> _TEXT PASSAGE_:
- Opening Delimiter -

Interim update

It’s been a very busy last few days at the shop working on the Redbull Challenge thing, so I haven’t been able to devote any time to the Raccoon Menace. I set the trap last night covering the entire cat door again and locked the cats in with my 10 year-old so they wouldn’t wake ME up, but there was no sign of my foe last night.

The food was uneaten, my computer untouched, and the barricades I emplaced to prevent him from getting into the house proper were still intact this morning.

Once we can get a critical pneumatic lift system functioning reliably for the project, I’ll have more time to improve the trap. While I’m loathe to place it outside (because I’ll start catching neighborhood cats), it may be worth it for the ‘who knows?’ factor. Also, if I catch another squirrel like I did a few days ago, the humor potential is pretty high. After all, how exactly WOULD General Growth Properties handle a loose squirrel inside Gateway Mall, hypothetically speaking?

Disaster! followup and video

A followup to this morning’s image. I was at the shop most of today and didn’t have a chance to check it out until later today. I finally discovered the actual cause of the premature traptulation. When wandering past the computer, he stumbled on the cable that handled the motion-detection.

The software compares video frames for changes and activates if there’s a difference. It turns out that if frame 1 has an image of the food bowl and frame 2 has a ‘picture’ of ‘CAMERA DISCONNECTED’, they do not match and the logic to fire the trap is run.

Some footage of the raccoon itself in motion. Damn his furry soul…

Disaster!

The raccoon may or may not know how to use computers.  He entered the house, the trap was set off without him in it.  I need to review the tapes and figure out how it went off without him in the cage.  WHAT.

This is terrible!

WHAT IS HAPPENING?!

The trap is waiting

The trap is set. Follow this delicious trail, Mr Raccoon. Follow it to more wonderful cat food!

I’ve put a light over the food to remove the shadow problem.  A beckoning light.  Come closer, my dear.

RaccoonWar Intermission

Humanity’s challenger. Who will survive?

The group I’m in was just picked to participate in the Red Bull Creation challenge so I was out quite late last night. By the time I staggered into home, I was too tired to set the traps and cameras, so we barricaded the cat door for the night.

Tonight, I hope to try out the new trap. I’ll have video eyes on it and hope to have footage of the monster in its new cage-shaped home soon.

An Unexpected Development

Watching the logs this morning from the first night’s attempt with the computer-enhanced trap, I thought cat shadows had set off the motion detector.  The computer that was supposed to record ‘the big picture’ had helpfully shut down for Windows Updates an hour before the event, so I could only refer to a collection of snapshots from the detector itself.

On further review this afternoon, I discovered unmistakable evidence that what I thought happened had not happened and realized I would need to change my trap.  A lot.

- Closing Delimiter -

> _MATERIAL SUPPLIED_:
- Opening Delimiter -

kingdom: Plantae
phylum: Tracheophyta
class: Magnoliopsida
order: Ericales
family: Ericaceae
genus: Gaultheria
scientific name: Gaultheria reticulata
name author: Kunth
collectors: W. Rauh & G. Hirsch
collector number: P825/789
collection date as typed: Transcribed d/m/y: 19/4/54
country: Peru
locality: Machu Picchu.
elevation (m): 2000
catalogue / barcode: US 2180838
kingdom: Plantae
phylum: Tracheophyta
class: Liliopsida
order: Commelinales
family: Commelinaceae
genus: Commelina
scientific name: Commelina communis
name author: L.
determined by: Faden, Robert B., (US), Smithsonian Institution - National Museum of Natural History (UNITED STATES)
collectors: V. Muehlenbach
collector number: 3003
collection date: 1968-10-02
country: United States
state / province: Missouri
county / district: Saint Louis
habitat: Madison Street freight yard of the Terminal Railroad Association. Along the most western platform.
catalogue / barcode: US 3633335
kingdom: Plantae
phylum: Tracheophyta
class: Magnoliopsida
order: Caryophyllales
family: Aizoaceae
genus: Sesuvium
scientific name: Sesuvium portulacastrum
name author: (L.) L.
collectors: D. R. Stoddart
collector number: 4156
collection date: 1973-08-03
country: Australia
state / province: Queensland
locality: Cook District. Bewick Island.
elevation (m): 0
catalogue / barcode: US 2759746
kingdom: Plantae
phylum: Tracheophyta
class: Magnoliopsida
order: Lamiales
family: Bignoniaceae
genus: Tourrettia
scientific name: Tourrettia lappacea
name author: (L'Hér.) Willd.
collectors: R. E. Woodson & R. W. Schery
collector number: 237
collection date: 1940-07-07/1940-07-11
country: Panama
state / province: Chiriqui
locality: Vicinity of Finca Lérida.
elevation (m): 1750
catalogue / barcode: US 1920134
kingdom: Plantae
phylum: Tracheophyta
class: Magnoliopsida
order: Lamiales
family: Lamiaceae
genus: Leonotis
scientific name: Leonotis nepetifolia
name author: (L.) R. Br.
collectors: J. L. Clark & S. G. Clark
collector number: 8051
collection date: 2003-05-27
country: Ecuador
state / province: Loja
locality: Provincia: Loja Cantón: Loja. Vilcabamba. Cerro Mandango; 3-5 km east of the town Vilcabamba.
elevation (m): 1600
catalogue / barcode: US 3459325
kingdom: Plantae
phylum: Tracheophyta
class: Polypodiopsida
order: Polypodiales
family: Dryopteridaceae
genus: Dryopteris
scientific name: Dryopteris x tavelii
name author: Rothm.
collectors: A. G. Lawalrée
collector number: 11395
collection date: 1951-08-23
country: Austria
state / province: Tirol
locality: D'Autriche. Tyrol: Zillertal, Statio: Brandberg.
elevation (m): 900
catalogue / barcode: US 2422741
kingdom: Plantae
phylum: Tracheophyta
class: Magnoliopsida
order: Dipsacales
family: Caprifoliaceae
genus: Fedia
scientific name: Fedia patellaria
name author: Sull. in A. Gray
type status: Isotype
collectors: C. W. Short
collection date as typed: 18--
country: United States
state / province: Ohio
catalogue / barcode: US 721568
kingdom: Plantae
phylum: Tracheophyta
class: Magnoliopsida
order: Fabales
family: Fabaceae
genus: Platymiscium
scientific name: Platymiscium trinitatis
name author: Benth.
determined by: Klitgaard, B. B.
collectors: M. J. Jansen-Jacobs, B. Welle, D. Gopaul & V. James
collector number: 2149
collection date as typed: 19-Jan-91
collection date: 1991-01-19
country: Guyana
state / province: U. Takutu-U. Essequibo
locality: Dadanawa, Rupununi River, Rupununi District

- Closing Delimiter -

> _TASK_:
Pick up the blog posts about trapping a raccoon, which appear above the lines, and continue them from the last sentence shown.

> _ANSWER TO THE PROBLEM_:
Computermifying the trap

Clearly, I have underestimated my foe in the past, but no longer.  I have tried to meet him on his battlefield: creature versus creature.  This is foolish for he is clearly a better creature than I, a human, who because of civilization am separated somewhat from the mad scrabble of wilderness and the required base cunning it engenders.

This was a mistake.  To win, I must use skills he presumably does not have but I possess: Skills of technology and science.

I have modified the animal trap so that it no longer matters how delicate his touch is when reaching over the pressure plate to grab the food.  It no longer matters whether or not he can use some sort of raccoon magic to float through the air to secure the prize without triggering the door, because I am now using COMPUTERS.

I’ve attached a camera that looks down into the cage and am monitoring it with Yawcam, a program that can perform actions when motion is detected within a specific area.

When the raccoon enters the cage, the motion will cause it to execute a program that uses a electromechanical servo to trigger the pressure plate manually, trapping this furred bandit so I can take him elsewhere.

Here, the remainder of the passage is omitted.